In Pearson, Houston and Thurgood Marshall established in the Maryland highest court that the University of Maryland could not exclude African Americans as it had excluded Marshall just a few years earlier.
In Gaines this principle was extended to the entire country when the U.S. Supreme Court held that Missouri could not exclude blacks from the state law school since there was no comparable, and could be no comparable school for African Americans because of the unique intangibles of a legal education, in Missouri.
Ultimately this precedent was then extended to other schools and ultimately down to public primary and secondary education.
Houston’s importance was recognized by his colleagues, students, and intellectual heirs.
His importance became more broadly known through the success of Thurgood Marshall and after the 1983 publication of Genna Rae McNeil’s Groundwork: Charles Hamilton Houston and the Struggle for Civil Rights (U. of Pa. Press 1983).
Charles Hamilton Houston’s credo guides the Howard University School of Law’s mission to this day:
“A lawyer’s either a social engineer or he’s a parasite on society.” …
As a social engineer charles was a highly skilled, perceptive, sensitive lawyer who understood the Constitution of the United States and knew how to explore its uses in the solving of “problems of . . . local communities” and in “bettering conditions of the underprivileged citizens.
Charles Hamilton Houston was an inspiring figure in American legal history and a sometimes controversial one as well, he died of a heart attack on April 22, 1950, in Washington, D.C.
Some Famous Quotes of Charles Hamilton Houston
“The race problem in the United States is the type of unpleasant problem which we would rather do without but which refuses to be buried.”
“ We beg you to save young prejudice.

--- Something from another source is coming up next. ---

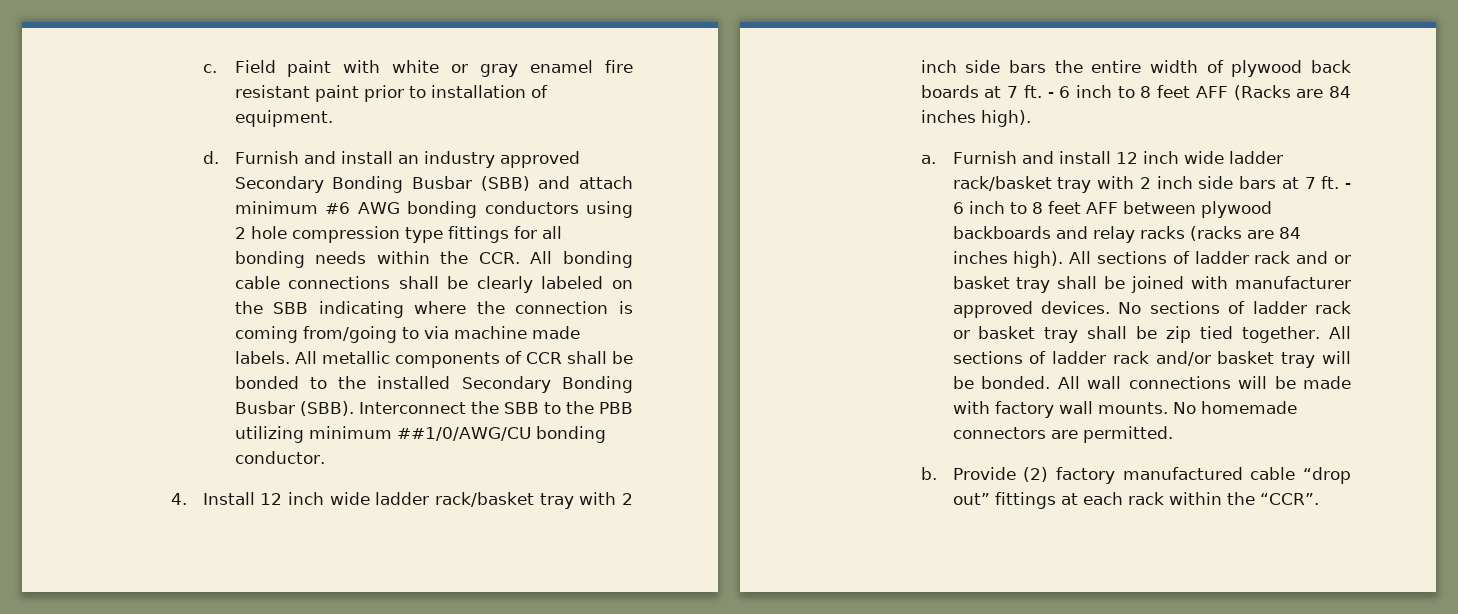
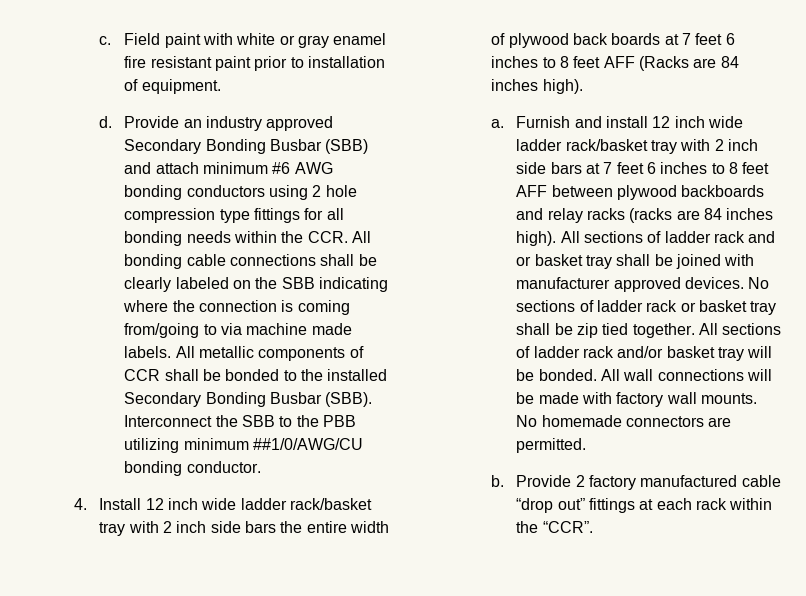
[234,151,393,164] Furnish and install -> [124,116,180,128] Provide
[1023,85,1112,98] ft. - 6 inch -> [695,33,735,45] [491,56,539,68] feet 6 inches
[1321,176,1352,189] [952,201,1005,214] ft. - 6 inch -> [616,162,708,174] feet 6 inches
[1023,467,1049,482] (2) -> [575,475,585,487] 2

Do not bind the children within the narrow circles of your own lives”
“The hate and scorn showered on us Negro officers by our fellow Americans convinced me that there was no sense in my dying for a world ruled by them. I made up my mind that if I got through this war I would study law and use my time fighting for men who could not strike back.”
“The race problem in the United States is the type of unpleasant problem which we would rather do without but which refuses to be buried.”
“Law suits mean little unless supported by public opinion. Nobody needs to explain to a Negro the difference between the law in the books and the law in action. … The really baffling problem is how to create the proper kind of public opinion.”
“A lawyer’s either a social engineer or … a parasite on society … A social engineer [is] a highly skilled, perceptive, sensitive lawyer who [understands] the Constitution of the United States and [knows] how to explore its uses in the solving of problems of local communities and in bettering conditions of the underprivileged citizens.”
“Whether elected or appointed, public officials serve those who put and keep them in office. We cannot depend upon them to fight our battles.”
“Black power is organizing the rage of Black people and putting new hard questions and demands to white America.”
“The American color bar unless speedily removed will be the rock on which our international Good Neighbor policy and our pious claims to moral leadership will founder.”
“A Negro has handicaps enough without having to pay taxes to support the education of white students to learn how to suppress him.”